El asturiano Vicente García, prisionero en Buchenwald por pertenecer a la Resistencia, me permitió acompañarle el día en el que bautizaban con su nombre la calle en que reside desde hace más de 40 años. Con el cántabro Ramiro Santisteban, encerrado con su padre y su hermano durante 52 meses en Mauthausen, tuve la suerte de asistir al gran homenaje que la ciudad de París brindó a Francesc Boix, el prisionero-fotógrafo que testificó contra la cúpula del III Reich en los Juicios de Núremberg. Cada año que les visito me siento un privilegiado estando a su lado, pero cada año que les visito me encuentro con más sillones vacíos.

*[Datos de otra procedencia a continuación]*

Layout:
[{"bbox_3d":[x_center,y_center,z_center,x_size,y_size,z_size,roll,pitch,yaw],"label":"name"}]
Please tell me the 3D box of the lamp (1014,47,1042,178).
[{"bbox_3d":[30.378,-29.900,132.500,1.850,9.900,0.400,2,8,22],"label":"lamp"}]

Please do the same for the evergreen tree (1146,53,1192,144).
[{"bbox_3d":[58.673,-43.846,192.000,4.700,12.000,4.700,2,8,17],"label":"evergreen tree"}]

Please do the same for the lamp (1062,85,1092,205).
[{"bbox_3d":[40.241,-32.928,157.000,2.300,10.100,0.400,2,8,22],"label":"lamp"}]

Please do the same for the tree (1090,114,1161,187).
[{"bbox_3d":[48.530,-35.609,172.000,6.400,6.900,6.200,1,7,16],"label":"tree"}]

Sus viudas o sus hijos conservan intacto ese lugar en el que se acomodaban durante los últimos años de su vida para leer algún viejo libro, ver Canal Sur a través del satélite o, simplemente, dormitar. Sobre el sillón de Virgilio Peña reposa, perfectamente doblada, su manta favorita con la que se abrigaba en los días más crudos del invierno francés. Este cordobés, combatiente contra Franco, miembro de la Resistencia y superviviente de Buchenwald, se nos murió hace justamente un año.

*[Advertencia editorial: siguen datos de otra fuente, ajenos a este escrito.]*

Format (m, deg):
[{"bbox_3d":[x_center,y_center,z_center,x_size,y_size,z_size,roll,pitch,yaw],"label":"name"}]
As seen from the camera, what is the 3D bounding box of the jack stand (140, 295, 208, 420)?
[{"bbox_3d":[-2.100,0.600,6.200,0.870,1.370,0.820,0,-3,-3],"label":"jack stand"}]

El pasado mes de octubre siguió sus pasos el barcelonés Marcial Mayans; su inseparable Olga no ha querido tocar nada del despacho en el que pasaba las horas recordando su paso por el siniestro subcampo nazi de Ebensee y su posterior militancia en la guerrilla antifranquista. A Marcial también le gustaba escuchar las noticias en la radio y reflexionar sobre ellas; así intentaba aliviar el desprecio que sentía por sus malditos ojos ya que, desde hacía algunos años, le habían privado del placer de la lectura.
En enero quedó vacío el sillón de José Alcubierre, el eterno niño de Mauthausen que llegó al campo de concentración con solo 14 años de edad y que vivió siempre atormentado por no haber podido evitar que asesinaran allí a su padre. Tal y como suponía, fue un viaje doloroso, aunque en visitas anteriores ya había tenido que enfrentarme al hueco dejado por el toledano Esteban Pérez, al sillón huérfano del socuellamino Luis Perea y a la mecedora abandonada por el siempre risueño Eduardo Escot.

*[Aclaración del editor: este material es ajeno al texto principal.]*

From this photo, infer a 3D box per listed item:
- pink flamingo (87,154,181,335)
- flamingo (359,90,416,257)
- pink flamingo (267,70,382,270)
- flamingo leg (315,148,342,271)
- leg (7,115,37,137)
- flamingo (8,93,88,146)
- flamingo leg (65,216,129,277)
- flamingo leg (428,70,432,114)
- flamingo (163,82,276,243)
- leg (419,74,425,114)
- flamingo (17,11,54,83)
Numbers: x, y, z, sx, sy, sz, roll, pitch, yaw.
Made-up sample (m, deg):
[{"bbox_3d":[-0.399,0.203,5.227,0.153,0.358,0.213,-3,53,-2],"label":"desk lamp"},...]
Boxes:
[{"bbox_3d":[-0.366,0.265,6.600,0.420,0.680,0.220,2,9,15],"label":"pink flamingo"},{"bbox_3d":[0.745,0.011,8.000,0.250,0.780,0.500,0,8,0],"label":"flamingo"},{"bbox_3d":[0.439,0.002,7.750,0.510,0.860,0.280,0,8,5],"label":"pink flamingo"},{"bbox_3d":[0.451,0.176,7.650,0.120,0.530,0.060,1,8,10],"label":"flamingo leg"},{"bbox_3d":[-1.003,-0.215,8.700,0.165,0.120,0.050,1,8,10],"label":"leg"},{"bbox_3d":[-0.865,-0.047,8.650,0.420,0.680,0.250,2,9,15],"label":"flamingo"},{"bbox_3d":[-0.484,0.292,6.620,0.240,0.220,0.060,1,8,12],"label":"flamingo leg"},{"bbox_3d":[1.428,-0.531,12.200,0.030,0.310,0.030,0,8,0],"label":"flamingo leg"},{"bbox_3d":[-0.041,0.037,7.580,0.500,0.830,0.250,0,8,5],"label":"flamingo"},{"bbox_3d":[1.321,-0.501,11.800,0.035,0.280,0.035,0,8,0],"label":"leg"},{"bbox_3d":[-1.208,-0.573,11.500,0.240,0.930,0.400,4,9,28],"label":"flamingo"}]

Marcharse es ley de vida; hacerlo a esas edades tan avanzadas y después de todo lo que sufrieron, les convierte en unos verdaderos afortunados. Soy consciente de ello y, por eso, no es su muerte lo que más me duele al ver esos sillones vacíos. Lo que me corroe es saber que se fueron sin haber salido del olvido premeditado al que les condenó y les sigue condenando España. Me duele mirar los cascos con que Virgilio Peña escuchaba la televisión y, a la vez, pensar que el genocida que originó su desdicha y la de todo el país sigue enterrado como un faraón en el Valle de los Caídos.
Sangro por dentro al ver el sombrero de Eduardo Escot, mientras percibo la indiferencia y el desprecio que nuestro Gobierno sintió por él y por el resto de sus compañeros. Un Gobierno que manda a su presidente a hacer de hooligan en un partido de fútbol y se limita a enviar a un funcionario de quinto nivel al homenaje a Francesc Boix que presidió la alcaldesa de París. Un Gobierno que mira para otro lado mientras se produce un goteo de reconocimientos a estos hombres y mujeres en ayuntamientos y comunidades autónomas. Un Gobierno que se declara insumiso al Congreso de los Diputados e incumple, sin más, el mandato parlamentario que recibió en 2015 para brindar un homenaje estatal a todos y cada uno de los españoles y españolas que murieron o sobrevivieron a los campos de la muerte de Hitler. Una España que en 40 años de democracia no ha sido capaz de distinguir entre libertadores y tiranos, entre resistentes antinazis y miembros de la División Azul, entre república y dictadura, entre víctimas y verdugos…
Antes de doce meses realizaré, nuevamente, el mismo viaje. Soy realista y ya empiezo a asumir que habrá nuevos y dolorosos vacíos en los salones. No pido que sigan ocupados, me conformaría con poder mirar esos otros sillones vacíos y, por primera vez, no sentirme avergonzado de ser español.